Butir Tugas. Salin ulang seluruh teks tentang warga rumah liar Batam dan bisnis air tanpa mengubah satu kata atau tanda baca pun.

Teks Bacaan.

Warga Rumah Liar Batam, Korban Bisnis Air di Tengah Krisis Iklim
Belasan ribu keluarga miskin di Batam harus membayar air bersih 12 kali lebih mahal dari ketentuan. Di tengah krisis iklim yang menjadikan cadangan air di waduk terus menurun, mereka semakin rentan dikorbankan.

Sesilia Sugo (54), warga Kampung Tangki Seribu, Kecamatan Batu Ampar, Batam, Kepulauan Riau, Senin (13/12/2021).
Seperti biasa, Senin (13/12/2021) siang, air tak mengalir di rumah Sesilia Sugo (54). Tumpukan piring dan gelas kotor memenuhi dapur rumahnya. Di toilet, air kotor sisa mencuci tempo hari ditampung dalam beberapa ember untuk keperluan darurat buang air.
”Di sini air mengalir kalau malam saja. Kalau siang, ya, begini, tak ada air,” kata Sesilia.
Perempuan itu tinggal bersama anak semata wayangnya di Kampung Tangki Seribu, Kecamatan Batu Ampar, Batam, Kepulauan Riau. Permukiman tempat Sesilia tinggal adalah satu dari sekian banyak lokasi yang sering disebut sebagai ”rumah liar” atau ruli.
Penyebutan ruli adalah istilah pemerintah untuk menyebut permukiman warga yang berdiri di atas lahan yang tidak dialokasikan Badan Pengusahaan (BP) Batam sebagai lokasi perumahan. Mayoritas ruli berada di pusat kota yang berdekatan dengan perkantoran, pusat perbelanjaan, dan permukiman mewah lainnya.

Data Tercatat.
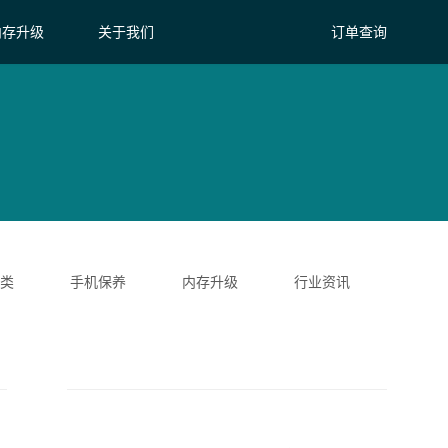
内存升级
关于我们
订单查询
类
手机保养
内存升级
行业资讯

Kolom Jawaban.
Warga Rumah Liar Batam, Korban Bisnis Air di Tengah Krisis Iklim
Belasan ribu keluarga miskin di Batam harus membayar air bersih 12 kali lebih mahal dari ketentuan. Di tengah krisis iklim yang menjadikan cadangan air di waduk terus menurun, mereka semakin rentan dikorbankan.

Sesilia Sugo (54), warga Kampung Tangki Seribu, Kecamatan Batu Ampar, Batam, Kepulauan Riau, Senin (13/12/2021).
Seperti biasa, Senin (13/12/2021) siang, air tak mengalir di rumah Sesilia Sugo (54). Tumpukan piring dan gelas kotor memenuhi dapur rumahnya. Di toilet, air kotor sisa mencuci tempo hari ditampung dalam beberapa ember untuk keperluan darurat buang air.
”Di sini air mengalir kalau malam saja. Kalau siang, ya, begini, tak ada air,” kata Sesilia.
Perempuan itu tinggal bersama anak semata wayangnya di Kampung Tangki Seribu, Kecamatan Batu Ampar, Batam, Kepulauan Riau. Permukiman tempat Sesilia tinggal adalah satu dari sekian banyak lokasi yang sering disebut sebagai ”rumah liar” atau ruli.
Penyebutan ruli adalah istilah pemerintah untuk menyebut permukiman warga yang berdiri di atas lahan yang tidak dialokasikan Badan Pengusahaan (BP) Batam sebagai lokasi perumahan. Mayoritas ruli berada di pusat kota yang berdekatan dengan perkantoran, pusat perbelanjaan, dan permukiman mewah lainnya.